We can be a little more quantitatively precise than just eyeballing Figure 1. A simple regression of cotton acreage as a function of the new crop corn:cotton ratio would predict 10.8 million acres of cotton planted. This is based on more observations, going back through the Fall.
But even with a presumably accurate point estimate, there are reasons to believe that number might be too high. First, general inflation has created a new threshold for input prices. While the cotton price is higher than the long-term average, the cost of inputs has accelerated faster than the output price, meaning that even at 80 cents with typical yields, many producers will be at or below their total cost of production. Even though 80 cents will often cover variable costs, that level of potential loss is unattractive. Who would have thought that 80-cent cotton would not be profitable? Not many. But the elevation of costs of production has brought us to a point where historical relationships are probably not nearly as accurate for predicting future behavior.

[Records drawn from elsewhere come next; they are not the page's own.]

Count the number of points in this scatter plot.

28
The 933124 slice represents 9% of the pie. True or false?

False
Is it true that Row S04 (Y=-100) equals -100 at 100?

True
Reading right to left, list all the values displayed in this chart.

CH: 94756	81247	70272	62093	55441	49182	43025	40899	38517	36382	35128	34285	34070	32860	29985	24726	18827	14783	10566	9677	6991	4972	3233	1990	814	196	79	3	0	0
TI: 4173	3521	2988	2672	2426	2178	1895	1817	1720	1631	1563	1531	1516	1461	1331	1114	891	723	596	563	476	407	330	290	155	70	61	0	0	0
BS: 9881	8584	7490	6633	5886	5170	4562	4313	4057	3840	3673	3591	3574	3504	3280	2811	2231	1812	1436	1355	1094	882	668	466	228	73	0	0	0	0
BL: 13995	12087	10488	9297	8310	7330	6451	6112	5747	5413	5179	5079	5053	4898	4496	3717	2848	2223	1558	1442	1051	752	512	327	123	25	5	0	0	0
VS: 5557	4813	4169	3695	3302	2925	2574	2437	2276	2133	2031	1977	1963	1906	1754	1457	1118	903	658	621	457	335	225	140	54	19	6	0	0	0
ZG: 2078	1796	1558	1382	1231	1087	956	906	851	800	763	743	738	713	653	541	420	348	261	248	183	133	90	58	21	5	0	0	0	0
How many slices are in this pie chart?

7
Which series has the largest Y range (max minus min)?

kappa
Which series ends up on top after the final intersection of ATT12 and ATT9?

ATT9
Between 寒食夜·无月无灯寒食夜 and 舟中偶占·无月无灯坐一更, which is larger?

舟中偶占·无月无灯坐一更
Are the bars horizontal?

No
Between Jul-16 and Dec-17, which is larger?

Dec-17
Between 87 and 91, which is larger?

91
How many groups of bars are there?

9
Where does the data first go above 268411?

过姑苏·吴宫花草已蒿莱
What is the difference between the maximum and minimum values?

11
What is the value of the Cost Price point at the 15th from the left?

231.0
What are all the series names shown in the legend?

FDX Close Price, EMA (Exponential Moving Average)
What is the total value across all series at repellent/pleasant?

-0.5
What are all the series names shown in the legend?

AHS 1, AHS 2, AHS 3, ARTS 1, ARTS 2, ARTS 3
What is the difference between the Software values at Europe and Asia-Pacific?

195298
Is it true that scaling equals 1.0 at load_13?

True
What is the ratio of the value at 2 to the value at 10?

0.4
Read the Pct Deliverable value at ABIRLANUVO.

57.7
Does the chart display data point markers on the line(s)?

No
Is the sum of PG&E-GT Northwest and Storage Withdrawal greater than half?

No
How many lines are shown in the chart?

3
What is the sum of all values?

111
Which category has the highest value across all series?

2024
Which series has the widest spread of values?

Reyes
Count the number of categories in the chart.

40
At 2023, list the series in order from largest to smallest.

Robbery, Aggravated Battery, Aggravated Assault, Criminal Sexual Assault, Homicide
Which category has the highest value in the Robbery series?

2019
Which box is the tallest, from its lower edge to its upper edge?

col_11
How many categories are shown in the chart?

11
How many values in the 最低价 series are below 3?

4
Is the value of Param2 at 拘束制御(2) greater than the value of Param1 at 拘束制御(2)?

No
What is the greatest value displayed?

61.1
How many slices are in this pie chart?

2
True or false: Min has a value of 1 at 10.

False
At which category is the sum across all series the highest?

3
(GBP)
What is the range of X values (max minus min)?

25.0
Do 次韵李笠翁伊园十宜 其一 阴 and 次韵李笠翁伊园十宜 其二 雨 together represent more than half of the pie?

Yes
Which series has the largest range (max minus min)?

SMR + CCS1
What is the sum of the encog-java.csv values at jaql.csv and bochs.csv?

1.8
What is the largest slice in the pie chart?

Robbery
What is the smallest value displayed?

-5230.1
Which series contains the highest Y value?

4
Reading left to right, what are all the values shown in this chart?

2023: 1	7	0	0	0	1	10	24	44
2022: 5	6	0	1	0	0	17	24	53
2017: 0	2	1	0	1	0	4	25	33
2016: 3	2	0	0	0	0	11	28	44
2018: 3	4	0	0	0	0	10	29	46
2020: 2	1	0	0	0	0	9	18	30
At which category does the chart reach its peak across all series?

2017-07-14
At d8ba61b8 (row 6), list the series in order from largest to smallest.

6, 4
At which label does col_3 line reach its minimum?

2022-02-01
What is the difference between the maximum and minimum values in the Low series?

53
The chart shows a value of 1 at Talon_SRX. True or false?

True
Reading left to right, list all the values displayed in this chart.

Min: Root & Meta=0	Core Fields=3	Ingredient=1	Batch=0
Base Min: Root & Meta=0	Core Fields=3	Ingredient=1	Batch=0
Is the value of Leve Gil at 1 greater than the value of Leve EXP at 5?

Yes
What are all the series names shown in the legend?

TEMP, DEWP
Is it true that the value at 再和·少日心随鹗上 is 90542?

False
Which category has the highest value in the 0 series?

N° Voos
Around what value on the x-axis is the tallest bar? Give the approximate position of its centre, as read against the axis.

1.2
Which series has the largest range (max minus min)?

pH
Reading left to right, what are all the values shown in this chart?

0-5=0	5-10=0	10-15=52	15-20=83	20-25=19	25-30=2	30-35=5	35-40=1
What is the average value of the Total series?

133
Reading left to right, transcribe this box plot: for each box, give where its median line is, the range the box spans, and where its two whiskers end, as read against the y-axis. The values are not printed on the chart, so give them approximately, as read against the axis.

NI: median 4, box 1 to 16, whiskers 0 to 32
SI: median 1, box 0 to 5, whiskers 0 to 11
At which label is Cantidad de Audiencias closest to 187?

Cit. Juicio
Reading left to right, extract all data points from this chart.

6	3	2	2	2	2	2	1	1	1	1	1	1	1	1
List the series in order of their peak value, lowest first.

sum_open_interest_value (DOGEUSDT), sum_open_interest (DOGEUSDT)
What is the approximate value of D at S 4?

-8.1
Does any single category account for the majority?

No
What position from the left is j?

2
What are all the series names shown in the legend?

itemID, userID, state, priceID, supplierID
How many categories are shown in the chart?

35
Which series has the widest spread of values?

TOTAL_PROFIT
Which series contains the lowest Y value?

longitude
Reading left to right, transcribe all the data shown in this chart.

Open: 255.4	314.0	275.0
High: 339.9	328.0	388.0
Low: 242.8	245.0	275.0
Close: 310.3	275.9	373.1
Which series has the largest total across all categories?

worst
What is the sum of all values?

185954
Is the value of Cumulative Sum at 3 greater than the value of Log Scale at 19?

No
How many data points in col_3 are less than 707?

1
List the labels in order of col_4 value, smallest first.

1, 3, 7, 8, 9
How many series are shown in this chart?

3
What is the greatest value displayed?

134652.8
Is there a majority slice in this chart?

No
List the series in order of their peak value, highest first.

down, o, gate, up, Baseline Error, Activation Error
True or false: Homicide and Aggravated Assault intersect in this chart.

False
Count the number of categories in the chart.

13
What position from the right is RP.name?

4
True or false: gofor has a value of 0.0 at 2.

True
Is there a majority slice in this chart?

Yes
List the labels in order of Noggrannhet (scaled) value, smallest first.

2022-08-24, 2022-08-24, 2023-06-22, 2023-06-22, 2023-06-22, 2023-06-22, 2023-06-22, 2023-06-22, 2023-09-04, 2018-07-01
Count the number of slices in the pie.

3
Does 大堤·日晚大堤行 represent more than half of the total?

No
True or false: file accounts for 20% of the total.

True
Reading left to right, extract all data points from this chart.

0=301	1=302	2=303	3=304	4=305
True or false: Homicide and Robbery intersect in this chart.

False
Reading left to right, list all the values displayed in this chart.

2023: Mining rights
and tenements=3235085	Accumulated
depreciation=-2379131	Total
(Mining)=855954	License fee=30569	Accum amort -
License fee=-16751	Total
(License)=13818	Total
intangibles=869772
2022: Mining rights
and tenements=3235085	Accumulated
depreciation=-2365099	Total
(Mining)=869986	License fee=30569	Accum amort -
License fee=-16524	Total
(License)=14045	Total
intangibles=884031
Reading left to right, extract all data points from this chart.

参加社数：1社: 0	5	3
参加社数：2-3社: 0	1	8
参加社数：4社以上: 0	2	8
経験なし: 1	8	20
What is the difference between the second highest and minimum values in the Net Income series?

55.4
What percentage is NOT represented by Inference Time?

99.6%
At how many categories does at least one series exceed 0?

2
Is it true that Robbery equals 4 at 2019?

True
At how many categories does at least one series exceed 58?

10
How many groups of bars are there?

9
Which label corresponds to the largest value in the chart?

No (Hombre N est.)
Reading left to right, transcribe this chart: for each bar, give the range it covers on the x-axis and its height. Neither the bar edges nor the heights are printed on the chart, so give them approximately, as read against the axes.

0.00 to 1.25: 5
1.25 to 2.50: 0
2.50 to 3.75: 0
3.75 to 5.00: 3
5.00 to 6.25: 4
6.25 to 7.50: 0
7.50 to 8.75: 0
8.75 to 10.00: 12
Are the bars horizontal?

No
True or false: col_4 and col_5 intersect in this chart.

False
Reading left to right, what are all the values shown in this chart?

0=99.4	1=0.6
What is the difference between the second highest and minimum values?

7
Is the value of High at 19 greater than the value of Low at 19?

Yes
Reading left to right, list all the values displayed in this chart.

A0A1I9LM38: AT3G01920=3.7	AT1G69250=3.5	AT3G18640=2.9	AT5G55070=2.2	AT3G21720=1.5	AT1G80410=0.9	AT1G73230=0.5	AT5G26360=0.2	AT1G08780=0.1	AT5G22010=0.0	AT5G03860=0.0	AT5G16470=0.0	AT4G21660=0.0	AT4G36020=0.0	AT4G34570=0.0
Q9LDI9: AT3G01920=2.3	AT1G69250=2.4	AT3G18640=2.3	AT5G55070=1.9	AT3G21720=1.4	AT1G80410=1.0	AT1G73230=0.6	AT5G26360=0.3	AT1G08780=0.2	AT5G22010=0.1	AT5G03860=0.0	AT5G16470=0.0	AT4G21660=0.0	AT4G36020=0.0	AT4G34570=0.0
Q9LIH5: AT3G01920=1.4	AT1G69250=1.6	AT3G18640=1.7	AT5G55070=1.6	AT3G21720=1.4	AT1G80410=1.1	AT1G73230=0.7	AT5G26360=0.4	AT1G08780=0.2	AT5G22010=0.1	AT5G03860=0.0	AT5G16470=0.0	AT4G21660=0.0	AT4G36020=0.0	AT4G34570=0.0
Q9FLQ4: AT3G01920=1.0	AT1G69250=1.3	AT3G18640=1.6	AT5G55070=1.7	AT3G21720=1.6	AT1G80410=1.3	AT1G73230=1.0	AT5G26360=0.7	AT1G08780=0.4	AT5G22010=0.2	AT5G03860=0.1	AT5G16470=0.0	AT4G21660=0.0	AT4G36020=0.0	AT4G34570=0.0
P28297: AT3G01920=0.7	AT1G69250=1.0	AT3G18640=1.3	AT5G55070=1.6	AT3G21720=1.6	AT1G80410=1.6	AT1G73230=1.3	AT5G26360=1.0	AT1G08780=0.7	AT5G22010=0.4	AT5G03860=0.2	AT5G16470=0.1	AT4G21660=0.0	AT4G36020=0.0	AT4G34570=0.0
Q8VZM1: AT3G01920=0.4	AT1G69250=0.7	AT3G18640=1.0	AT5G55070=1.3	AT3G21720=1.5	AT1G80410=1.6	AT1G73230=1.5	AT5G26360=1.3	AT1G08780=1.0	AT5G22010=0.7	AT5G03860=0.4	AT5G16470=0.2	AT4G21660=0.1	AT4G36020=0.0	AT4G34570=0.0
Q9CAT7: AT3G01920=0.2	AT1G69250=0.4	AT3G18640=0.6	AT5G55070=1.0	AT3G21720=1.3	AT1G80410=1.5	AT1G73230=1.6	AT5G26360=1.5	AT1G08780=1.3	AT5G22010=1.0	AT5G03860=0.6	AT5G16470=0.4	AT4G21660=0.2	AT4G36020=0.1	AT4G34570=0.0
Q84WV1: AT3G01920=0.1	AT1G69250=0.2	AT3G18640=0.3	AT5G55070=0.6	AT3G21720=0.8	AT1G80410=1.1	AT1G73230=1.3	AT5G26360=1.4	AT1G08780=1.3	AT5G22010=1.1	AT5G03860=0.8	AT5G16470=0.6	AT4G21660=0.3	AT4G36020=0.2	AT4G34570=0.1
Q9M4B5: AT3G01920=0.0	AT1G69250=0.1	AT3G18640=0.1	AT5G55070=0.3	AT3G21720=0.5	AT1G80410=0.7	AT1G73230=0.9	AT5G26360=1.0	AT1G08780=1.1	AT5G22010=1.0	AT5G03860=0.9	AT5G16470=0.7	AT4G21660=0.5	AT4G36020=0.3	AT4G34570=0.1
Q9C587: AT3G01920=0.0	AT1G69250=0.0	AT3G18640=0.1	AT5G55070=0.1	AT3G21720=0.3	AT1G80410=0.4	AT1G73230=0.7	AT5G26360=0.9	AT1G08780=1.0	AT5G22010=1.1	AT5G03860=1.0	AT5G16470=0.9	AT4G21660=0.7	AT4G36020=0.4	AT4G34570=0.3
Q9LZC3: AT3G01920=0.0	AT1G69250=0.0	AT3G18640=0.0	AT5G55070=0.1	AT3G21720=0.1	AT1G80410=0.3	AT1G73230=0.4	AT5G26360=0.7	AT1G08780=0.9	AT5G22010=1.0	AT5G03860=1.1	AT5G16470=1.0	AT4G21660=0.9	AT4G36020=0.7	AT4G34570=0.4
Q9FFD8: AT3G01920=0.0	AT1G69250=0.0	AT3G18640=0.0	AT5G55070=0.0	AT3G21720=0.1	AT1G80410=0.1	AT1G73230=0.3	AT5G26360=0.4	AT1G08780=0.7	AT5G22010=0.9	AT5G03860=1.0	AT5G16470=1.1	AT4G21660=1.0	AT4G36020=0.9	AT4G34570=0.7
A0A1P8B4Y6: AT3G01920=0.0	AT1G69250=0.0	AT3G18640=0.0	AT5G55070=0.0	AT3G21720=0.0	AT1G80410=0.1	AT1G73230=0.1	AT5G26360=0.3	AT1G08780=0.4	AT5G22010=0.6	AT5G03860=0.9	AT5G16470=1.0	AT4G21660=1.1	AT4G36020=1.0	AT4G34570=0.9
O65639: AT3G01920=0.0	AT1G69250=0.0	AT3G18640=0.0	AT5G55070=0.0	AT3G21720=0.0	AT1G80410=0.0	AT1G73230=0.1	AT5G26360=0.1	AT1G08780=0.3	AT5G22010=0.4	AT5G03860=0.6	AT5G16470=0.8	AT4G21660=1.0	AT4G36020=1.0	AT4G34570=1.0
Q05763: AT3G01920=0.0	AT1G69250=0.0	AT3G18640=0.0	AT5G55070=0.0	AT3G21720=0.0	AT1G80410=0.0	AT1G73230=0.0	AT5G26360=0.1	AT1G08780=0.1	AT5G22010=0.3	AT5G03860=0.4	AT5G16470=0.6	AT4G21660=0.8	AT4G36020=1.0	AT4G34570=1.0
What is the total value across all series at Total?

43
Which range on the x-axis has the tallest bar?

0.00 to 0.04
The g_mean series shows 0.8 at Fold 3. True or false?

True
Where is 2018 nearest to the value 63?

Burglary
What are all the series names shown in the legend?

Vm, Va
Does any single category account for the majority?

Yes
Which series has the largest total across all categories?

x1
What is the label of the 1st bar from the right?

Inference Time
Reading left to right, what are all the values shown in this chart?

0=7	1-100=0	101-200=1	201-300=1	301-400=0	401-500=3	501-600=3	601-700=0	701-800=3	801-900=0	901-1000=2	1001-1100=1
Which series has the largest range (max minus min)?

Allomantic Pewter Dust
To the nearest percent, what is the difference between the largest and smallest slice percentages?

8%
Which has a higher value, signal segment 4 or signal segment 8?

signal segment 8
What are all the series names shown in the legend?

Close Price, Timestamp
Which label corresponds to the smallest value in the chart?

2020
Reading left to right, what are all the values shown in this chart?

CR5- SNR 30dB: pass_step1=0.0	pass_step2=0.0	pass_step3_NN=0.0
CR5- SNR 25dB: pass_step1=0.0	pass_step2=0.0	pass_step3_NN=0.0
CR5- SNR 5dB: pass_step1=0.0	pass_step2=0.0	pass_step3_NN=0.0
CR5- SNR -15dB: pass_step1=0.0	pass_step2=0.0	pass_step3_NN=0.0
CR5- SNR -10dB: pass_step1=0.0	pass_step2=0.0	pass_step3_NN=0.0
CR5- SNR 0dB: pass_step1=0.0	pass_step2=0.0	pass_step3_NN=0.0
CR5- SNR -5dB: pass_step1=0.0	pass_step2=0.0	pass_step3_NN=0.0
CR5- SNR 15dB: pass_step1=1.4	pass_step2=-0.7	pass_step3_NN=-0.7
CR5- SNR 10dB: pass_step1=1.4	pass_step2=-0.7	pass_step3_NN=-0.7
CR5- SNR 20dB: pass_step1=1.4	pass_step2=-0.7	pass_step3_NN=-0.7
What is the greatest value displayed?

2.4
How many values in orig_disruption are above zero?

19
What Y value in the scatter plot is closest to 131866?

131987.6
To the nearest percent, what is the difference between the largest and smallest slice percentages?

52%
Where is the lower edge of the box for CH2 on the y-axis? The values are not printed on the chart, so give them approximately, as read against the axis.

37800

Additionally, the insurance price for contracts this year are currently in the 80-cent range, which means that the revenue floor provided by insurance will not cover costs of production either (assuming 65-75% coverage levels). This fact will likely cause financers to demure on providing high levels of production loans. For those that self-finance, this locks in modest losses should a crop failure happen. Again, this makes planting less attractive.
Taken together, these facts suggest that simple models of planted acres are likely overstating intentions. It could be that cotton “loses least” in many producer portfolios, and they go ahead and plant cotton. But, producers with other alternatives may find cotton is not the best alternative.